● **Your goal**: The records are to be repeated in full. Every line must match.

[Exercise inputs Boundary: Start]

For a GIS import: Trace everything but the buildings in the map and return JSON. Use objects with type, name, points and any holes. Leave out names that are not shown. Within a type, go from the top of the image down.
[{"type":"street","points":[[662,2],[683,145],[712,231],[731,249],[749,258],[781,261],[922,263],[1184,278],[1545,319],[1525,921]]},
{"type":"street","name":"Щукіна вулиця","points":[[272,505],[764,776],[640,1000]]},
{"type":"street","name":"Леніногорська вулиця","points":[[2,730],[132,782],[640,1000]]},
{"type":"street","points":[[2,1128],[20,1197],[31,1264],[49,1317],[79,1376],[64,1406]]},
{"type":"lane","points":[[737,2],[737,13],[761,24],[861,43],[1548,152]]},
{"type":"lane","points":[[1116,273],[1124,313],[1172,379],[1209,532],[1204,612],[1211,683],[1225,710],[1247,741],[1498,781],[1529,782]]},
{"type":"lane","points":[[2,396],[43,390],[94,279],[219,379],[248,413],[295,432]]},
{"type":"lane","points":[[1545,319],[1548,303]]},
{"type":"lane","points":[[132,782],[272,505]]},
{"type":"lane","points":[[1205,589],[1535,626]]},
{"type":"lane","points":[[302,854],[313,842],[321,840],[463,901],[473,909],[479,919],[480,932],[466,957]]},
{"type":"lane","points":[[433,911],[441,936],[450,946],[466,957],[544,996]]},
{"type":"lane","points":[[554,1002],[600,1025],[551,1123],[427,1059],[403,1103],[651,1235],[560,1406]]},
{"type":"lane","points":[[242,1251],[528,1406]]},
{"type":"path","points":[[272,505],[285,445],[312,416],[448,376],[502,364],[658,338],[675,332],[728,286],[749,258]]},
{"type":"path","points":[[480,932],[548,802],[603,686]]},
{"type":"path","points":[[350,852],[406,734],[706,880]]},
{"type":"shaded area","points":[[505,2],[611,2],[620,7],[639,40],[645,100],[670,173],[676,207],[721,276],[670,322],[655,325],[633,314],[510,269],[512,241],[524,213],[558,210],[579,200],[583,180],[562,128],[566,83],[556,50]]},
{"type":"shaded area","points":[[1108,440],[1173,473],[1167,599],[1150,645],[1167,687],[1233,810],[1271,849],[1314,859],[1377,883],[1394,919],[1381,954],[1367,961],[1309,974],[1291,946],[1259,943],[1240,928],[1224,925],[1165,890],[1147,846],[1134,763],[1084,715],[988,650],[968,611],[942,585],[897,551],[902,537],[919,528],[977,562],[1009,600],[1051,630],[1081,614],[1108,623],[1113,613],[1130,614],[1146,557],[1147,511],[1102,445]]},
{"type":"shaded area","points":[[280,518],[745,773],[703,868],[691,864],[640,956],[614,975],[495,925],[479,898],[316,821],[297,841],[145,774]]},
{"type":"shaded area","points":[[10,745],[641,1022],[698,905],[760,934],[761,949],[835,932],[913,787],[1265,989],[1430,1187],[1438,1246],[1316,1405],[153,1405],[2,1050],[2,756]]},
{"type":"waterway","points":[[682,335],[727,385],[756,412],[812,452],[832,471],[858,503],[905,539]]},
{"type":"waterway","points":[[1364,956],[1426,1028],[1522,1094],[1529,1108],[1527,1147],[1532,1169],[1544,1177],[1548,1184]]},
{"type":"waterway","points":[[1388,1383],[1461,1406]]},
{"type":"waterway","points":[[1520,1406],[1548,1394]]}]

[Exercise inputs Boundary: End]

● **Your solution**:
For a GIS import: Trace everything but the buildings in the map and return JSON. Use objects with type, name, points and any holes. Leave out names that are not shown. Within a type, go from the top of the image down.
[{"type":"street","points":[[662,2],[683,145],[712,231],[731,249],[749,258],[781,261],[922,263],[1184,278],[1545,319],[1525,921]]},
{"type":"street","name":"Щукіна вулиця","points":[[272,505],[764,776],[640,1000]]},
{"type":"street","name":"Леніногорська вулиця","points":[[2,730],[132,782],[640,1000]]},
{"type":"street","points":[[2,1128],[20,1197],[31,1264],[49,1317],[79,1376],[64,1406]]},
{"type":"lane","points":[[737,2],[737,13],[761,24],[861,43],[1548,152]]},
{"type":"lane","points":[[1116,273],[1124,313],[1172,379],[1209,532],[1204,612],[1211,683],[1225,710],[1247,741],[1498,781],[1529,782]]},
{"type":"lane","points":[[2,396],[43,390],[94,279],[219,379],[248,413],[295,432]]},
{"type":"lane","points":[[1545,319],[1548,303]]},
{"type":"lane","points":[[132,782],[272,505]]},
{"type":"lane","points":[[1205,589],[1535,626]]},
{"type":"lane","points":[[302,854],[313,842],[321,840],[463,901],[473,909],[479,919],[480,932],[466,957]]},
{"type":"lane","points":[[433,911],[441,936],[450,946],[466,957],[544,996]]},
{"type":"lane","points":[[554,1002],[600,1025],[551,1123],[427,1059],[403,1103],[651,1235],[560,1406]]},
{"type":"lane","points":[[242,1251],[528,1406]]},
{"type":"path","points":[[272,505],[285,445],[312,416],[448,376],[502,364],[658,338],[675,332],[728,286],[749,258]]},
{"type":"path","points":[[480,932],[548,802],[603,686]]},
{"type":"path","points":[[350,852],[406,734],[706,880]]},
{"type":"shaded area","points":[[505,2],[611,2],[620,7],[639,40],[645,100],[670,173],[676,207],[721,276],[670,322],[655,325],[633,314],[510,269],[512,241],[524,213],[558,210],[579,200],[583,180],[562,128],[566,83],[556,50]]},
{"type":"shaded area","points":[[1108,440],[1173,473],[1167,599],[1150,645],[1167,687],[1233,810],[1271,849],[1314,859],[1377,883],[1394,919],[1381,954],[1367,961],[1309,974],[1291,946],[1259,943],[1240,928],[1224,925],[1165,890],[1147,846],[1134,763],[1084,715],[988,650],[968,611],[942,585],[897,551],[902,537],[919,528],[977,562],[1009,600],[1051,630],[1081,614],[1108,623],[1113,613],[1130,614],[1146,557],[1147,511],[1102,445]]},
{"type":"shaded area","points":[[280,518],[745,773],[703,868],[691,864],[640,956],[614,975],[495,925],[479,898],[316,821],[297,841],[145,774]]},
{"type":"shaded area","points":[[10,745],[641,1022],[698,905],[760,934],[761,949],[835,932],[913,787],[1265,989],[1430,1187],[1438,1246],[1316,1405],[153,1405],[2,1050],[2,756]]},
{"type":"waterway","points":[[682,335],[727,385],[756,412],[812,452],[832,471],[858,503],[905,539]]},
{"type":"waterway","points":[[1364,956],[1426,1028],[1522,1094],[1529,1108],[1527,1147],[1532,1169],[1544,1177],[1548,1184]]},
{"type":"waterway","points":[[1388,1383],[1461,1406]]},
{"type":"waterway","points":[[1520,1406],[1548,1394]]}]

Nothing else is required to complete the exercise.